Saved entries
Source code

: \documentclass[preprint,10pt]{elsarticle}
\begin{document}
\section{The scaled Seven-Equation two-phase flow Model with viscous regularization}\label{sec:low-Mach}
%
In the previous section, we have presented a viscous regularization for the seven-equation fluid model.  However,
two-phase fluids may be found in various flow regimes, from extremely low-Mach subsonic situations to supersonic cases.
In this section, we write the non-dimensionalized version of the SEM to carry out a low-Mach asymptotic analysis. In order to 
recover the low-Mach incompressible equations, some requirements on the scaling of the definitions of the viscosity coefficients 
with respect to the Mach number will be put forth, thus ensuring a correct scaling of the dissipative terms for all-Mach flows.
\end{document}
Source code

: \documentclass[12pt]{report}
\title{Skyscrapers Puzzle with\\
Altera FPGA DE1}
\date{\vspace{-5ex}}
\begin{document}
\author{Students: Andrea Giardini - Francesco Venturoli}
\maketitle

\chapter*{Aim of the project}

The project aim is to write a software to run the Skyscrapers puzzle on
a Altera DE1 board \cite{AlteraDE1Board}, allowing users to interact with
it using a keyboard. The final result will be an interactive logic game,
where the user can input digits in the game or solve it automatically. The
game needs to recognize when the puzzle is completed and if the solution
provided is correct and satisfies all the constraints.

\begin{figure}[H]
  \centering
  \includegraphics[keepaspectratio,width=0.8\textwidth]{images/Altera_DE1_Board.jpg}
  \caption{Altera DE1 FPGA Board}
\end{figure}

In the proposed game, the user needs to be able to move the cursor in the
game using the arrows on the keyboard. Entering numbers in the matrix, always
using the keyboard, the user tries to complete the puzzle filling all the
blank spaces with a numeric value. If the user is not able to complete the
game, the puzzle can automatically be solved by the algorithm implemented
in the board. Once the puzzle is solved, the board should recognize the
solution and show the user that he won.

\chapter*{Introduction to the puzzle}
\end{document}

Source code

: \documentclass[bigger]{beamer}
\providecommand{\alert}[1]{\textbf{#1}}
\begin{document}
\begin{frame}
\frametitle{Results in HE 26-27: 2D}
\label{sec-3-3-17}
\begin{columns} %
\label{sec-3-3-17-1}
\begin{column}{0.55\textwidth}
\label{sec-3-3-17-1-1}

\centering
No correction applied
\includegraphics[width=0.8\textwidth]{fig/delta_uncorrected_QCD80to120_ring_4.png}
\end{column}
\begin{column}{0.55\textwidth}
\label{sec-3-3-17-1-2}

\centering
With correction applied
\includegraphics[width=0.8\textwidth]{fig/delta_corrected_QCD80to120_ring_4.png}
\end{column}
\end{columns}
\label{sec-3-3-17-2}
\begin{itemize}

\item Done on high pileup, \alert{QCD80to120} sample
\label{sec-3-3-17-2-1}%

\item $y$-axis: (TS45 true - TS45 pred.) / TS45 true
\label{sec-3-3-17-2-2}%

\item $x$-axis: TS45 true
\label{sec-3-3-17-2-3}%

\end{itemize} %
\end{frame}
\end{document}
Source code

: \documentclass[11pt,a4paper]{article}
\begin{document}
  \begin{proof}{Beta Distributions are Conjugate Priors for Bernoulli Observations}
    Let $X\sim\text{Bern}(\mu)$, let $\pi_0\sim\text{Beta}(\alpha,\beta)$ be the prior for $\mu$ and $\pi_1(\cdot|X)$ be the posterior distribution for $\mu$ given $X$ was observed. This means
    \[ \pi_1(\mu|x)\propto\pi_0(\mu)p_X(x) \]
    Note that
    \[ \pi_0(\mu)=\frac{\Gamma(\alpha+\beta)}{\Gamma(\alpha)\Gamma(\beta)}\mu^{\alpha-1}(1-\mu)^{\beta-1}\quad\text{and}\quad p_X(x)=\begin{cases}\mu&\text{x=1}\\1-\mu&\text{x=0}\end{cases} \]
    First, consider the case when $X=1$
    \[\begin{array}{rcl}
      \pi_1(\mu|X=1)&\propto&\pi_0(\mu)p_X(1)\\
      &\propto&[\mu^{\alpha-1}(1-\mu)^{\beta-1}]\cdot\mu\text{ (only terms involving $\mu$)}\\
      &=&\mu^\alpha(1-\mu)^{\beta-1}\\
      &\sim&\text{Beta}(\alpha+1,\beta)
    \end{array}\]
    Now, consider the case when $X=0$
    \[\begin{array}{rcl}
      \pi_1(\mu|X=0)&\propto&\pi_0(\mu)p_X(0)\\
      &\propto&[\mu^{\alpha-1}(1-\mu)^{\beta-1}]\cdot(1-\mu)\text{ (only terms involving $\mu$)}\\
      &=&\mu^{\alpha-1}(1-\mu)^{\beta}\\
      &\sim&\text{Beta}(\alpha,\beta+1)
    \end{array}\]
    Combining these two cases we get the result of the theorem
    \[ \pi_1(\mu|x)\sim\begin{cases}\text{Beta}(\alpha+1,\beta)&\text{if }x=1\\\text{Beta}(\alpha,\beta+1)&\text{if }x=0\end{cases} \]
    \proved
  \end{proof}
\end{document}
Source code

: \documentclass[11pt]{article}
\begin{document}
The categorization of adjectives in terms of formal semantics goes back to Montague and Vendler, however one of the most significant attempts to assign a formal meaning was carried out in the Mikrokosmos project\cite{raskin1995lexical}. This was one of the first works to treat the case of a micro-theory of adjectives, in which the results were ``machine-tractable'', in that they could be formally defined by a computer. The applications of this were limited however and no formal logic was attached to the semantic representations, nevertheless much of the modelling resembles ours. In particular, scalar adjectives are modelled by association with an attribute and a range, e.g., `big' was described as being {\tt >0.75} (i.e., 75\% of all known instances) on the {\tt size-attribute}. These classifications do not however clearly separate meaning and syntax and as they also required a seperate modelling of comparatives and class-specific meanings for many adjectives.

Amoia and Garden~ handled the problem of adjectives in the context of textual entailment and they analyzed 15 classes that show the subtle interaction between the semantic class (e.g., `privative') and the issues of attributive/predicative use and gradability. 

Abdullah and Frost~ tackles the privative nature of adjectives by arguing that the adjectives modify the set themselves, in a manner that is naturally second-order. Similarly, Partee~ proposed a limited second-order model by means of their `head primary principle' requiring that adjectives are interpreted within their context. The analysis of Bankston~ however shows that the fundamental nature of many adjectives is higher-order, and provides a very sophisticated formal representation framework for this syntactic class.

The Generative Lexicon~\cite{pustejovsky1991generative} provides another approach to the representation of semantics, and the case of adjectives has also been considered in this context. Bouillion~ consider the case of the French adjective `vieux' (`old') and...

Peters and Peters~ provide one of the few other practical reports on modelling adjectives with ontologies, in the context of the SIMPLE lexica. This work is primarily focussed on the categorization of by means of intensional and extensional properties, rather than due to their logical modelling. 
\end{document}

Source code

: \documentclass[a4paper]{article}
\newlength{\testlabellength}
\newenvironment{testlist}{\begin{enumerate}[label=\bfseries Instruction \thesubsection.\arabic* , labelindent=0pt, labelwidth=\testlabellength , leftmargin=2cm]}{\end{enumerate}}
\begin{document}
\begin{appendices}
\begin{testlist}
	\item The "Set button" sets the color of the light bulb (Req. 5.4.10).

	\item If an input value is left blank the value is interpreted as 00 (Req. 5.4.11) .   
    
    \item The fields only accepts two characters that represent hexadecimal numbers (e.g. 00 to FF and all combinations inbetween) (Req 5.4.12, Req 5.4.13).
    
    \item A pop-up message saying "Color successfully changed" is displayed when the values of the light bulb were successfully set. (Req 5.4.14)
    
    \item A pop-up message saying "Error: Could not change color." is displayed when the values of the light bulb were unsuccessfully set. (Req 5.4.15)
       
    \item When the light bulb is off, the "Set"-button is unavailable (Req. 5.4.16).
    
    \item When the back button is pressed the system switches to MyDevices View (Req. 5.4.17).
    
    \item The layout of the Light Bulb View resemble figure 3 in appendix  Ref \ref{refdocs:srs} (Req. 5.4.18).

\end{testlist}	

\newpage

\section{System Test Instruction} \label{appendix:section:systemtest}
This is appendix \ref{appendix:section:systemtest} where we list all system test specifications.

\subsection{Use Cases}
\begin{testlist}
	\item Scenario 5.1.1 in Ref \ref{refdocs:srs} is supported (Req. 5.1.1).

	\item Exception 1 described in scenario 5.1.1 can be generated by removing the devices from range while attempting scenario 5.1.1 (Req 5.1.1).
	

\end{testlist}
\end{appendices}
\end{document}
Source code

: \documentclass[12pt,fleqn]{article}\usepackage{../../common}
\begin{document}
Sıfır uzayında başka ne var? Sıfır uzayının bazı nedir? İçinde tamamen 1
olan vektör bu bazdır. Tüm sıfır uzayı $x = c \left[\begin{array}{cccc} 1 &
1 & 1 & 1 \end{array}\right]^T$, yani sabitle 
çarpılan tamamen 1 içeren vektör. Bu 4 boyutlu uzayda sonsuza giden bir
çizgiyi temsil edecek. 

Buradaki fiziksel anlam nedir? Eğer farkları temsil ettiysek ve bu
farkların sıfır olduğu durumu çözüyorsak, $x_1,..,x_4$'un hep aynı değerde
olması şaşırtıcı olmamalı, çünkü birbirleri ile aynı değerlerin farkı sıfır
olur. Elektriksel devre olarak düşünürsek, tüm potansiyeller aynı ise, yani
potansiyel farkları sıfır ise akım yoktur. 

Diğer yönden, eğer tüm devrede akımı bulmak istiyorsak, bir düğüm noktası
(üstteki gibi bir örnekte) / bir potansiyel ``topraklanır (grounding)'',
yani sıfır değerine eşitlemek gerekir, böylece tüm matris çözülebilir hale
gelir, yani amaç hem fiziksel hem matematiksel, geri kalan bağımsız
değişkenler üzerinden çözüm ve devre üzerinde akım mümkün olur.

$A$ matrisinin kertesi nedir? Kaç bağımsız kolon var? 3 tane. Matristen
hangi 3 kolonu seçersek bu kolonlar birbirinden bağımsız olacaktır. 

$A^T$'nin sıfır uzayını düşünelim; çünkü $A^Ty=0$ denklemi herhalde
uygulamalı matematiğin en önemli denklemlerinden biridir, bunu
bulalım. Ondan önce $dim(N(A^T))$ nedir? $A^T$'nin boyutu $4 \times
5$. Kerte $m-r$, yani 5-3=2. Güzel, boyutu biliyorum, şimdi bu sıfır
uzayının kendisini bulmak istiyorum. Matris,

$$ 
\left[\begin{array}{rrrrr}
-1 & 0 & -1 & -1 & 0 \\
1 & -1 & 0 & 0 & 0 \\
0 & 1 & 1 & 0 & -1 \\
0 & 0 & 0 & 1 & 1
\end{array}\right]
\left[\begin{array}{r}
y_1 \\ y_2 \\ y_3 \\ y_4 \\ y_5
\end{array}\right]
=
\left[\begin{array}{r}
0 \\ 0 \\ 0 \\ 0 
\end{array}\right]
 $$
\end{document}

### THE PROBLEM
Write out exactly the lines that fall from the line with "bulalım. Ondan önce" to the line with "y_1 \\ y_2 \\ y_3 \\ y_4 \\ y_5" in the records above, keeping both ends.

### YOUR RESPONSE
bulalım. Ondan önce $dim(N(A^T))$ nedir? $A^T$'nin boyutu $4 \times
5$. Kerte $m-r$, yani 5-3=2. Güzel, boyutu biliyorum, şimdi bu sıfır
uzayının kendisini bulmak istiyorum. Matris,

$$ 
\left[\begin{array}{rrrrr}
-1 & 0 & -1 & -1 & 0 \\
1 & -1 & 0 & 0 & 0 \\
0 & 1 & 1 & 0 & -1 \\
0 & 0 & 0 & 1 & 1
\end{array}\right]
\left[\begin{array}{r}
y_1 \\ y_2 \\ y_3 \\ y_4 \\ y_5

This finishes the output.